** PROBLEM TO SOLVE **
Could you write out the listing below again with each "Acrylic" swapped for "Gouache" and every other line left as it is? Leave the picture markers out of the answer.

** TASK DATA **
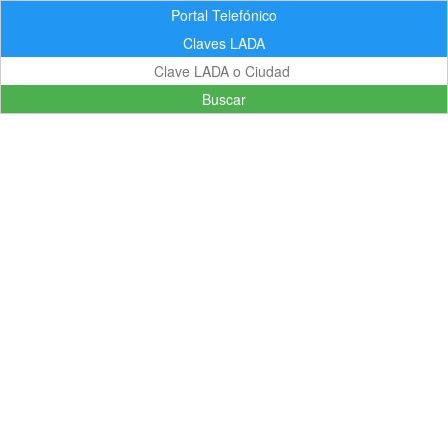
Portal Telefónico
Claves LADA
Buscar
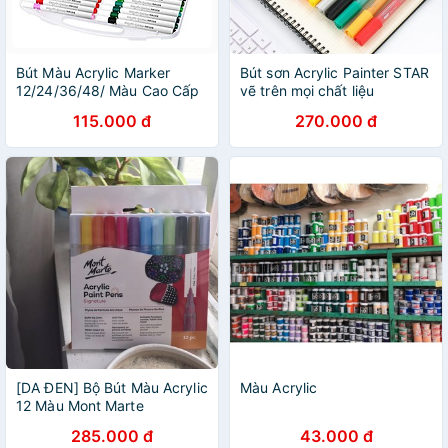
Bút Màu Acrylic Marker
Bút sơn Acrylic Painter STAR
12/24/36/48/ Màu Cao Cấp
vẽ trên mọi chất liệu
Bút Sơn Acrylic Chống Nước
115.000 đ
270.000 đ
Vẽ Trên Mọi Chất Liệu Bề
Mặt
[DA ĐEN] Bộ Bút Màu Acrylic
Màu Acrylic
12 Màu Mont Marte
285.000 đ
43.000 đ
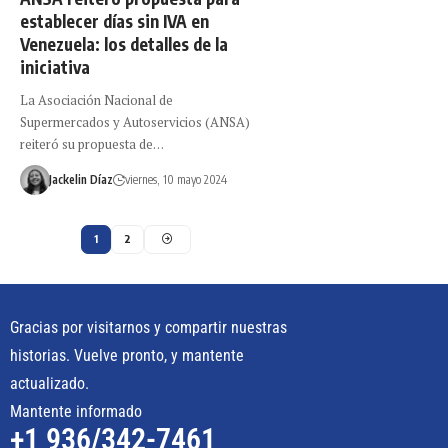
establecer días sin IVA en
Venezuela: los detalles de la
iniciativa
La Asociación Nacional de
Supermercados y Autoservicios (ANSA)
reiteró su propuesta de…
Jackelin Díaz
viernes, 10 mayo 2024
1
2
Gracias por visitarnos y compartir nuestras
historias. Vuelve pronto, y mantente
actualizado.
Mantente informado
+1 936/342-7461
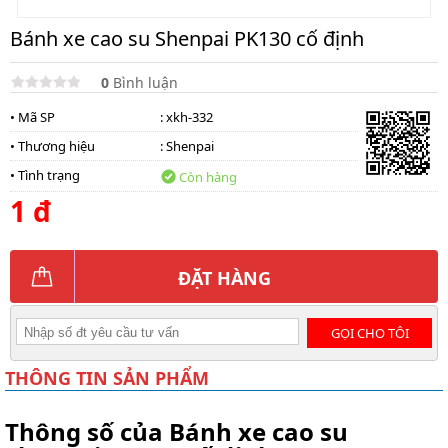
Bánh xe cao su Shenpai PK130 cố định
0
Bình luận
• Mã SP
: xkh-332
• Thương hiệu
:
Shenpai
• Tình trạng
Còn hàng
1 đ
ĐẶT HÀNG
GỌI CHO TÔI
THÔNG TIN SẢN PHẨM
Thông số của Bánh xe cao su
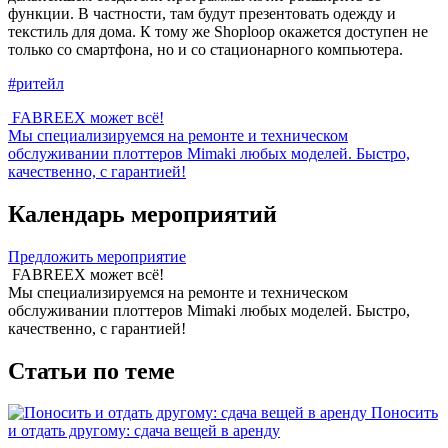
функции. В частности, там будут презентовать одежду и
текстиль для дома. К тому же Shoploop окажется доступен не
только со смартфона, но и со стационарного компьютера.
#ритейл
FABREEX может всё!
Мы специализируемся на ремонте и техническом
обслуживании плоттеров Mimaki любых моделей. Быстро,
качественно, с гарантией!
Календарь мероприятий
Предложить мероприятие
FABREEX может всё!
Мы специализируемся на ремонте и техническом
обслуживании плоттеров Mimaki любых моделей. Быстро,
качественно, с гарантией!
Статьи по теме
Поносить
и отдать другому: сдача вещей в аренду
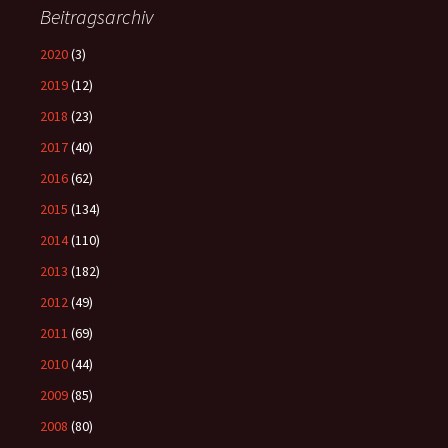
Beitragsarchiv
2020
(3)
2019
(12)
2018
(23)
2017
(40)
2016
(62)
2015
(134)
2014
(110)
2013
(182)
2012
(49)
2011
(69)
2010
(44)
2009
(85)
2008
(80)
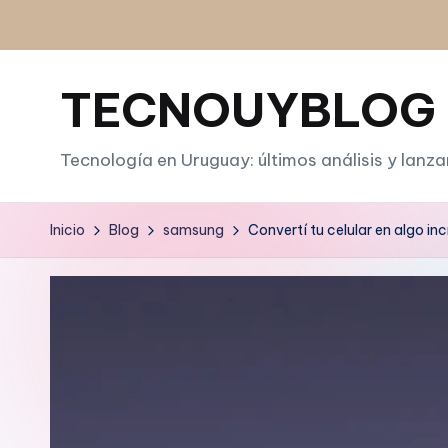
Saltar
al
TECNOUYBLOG
contenido
Tecnología en Uruguay: últimos análisis y lanz
Inicio
Blog
samsung
Convertí tu celular en algo inc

** WRITTEN ANSWER **
Portal Telefónico
Claves LADA
Buscar
Bút Màu Gouache Marker
Bút sơn Gouache Painter STAR
12/24/36/48/ Màu Cao Cấp
vẽ trên mọi chất liệu
Bút Sơn Gouache Chống Nước
115.000 đ
270.000 đ
Vẽ Trên Mọi Chất Liệu Bề
Mặt
[DA ĐEN] Bộ Bút Màu Gouache
Màu Gouache
12 Màu Mont Marte
285.000 đ
43.000 đ
establecer días sin IVA en
Venezuela: los detalles de la
iniciativa
La Asociación Nacional de
Supermercados y Autoservicios (ANSA)
reiteró su propuesta de…
Jackelin Díaz
viernes, 10 mayo 2024
1
2
Gracias por visitarnos y compartir nuestras
historias. Vuelve pronto, y mantente
actualizado.
Mantente informado
+1 936/342-7461
Bánh xe cao su Shenpai PK130 cố định
0
Bình luận
• Mã SP
: xkh-332
• Thương hiệu
:
Shenpai
• Tình trạng
Còn hàng
1 đ
ĐẶT HÀNG
GỌI CHO TÔI
THÔNG TIN SẢN PHẨM
Thông số của Bánh xe cao su
функции. В частности, там будут презентовать одежду и
текстиль для дома. К тому же Shoploop окажется доступен не
только со смартфона, но и со стационарного компьютера.
#ритейл
FABREEX может всё!
Мы специализируемся на ремонте и техническом
обслуживании плоттеров Mimaki любых моделей. Быстро,
качественно, с гарантией!
Календарь мероприятий
Предложить мероприятие
FABREEX может всё!
Мы специализируемся на ремонте и техническом
обслуживании плоттеров Mimaki любых моделей. Быстро,
качественно, с гарантией!
Статьи по теме
Поносить
и отдать другому: сдача вещей в аренду
Beitragsarchiv
2020
(3)
2019
(12)
2018
(23)
2017
(40)
2016
(62)
2015
(134)
2014
(110)
2013
(182)
2012
(49)
2011
(69)
2010
(44)
2009
(85)
2008
(80)
Saltar
al
TECNOUYBLOG
contenido
Tecnología en Uruguay: últimos análisis y lanz
Inicio
Blog
samsung
Convertí tu celular en algo inc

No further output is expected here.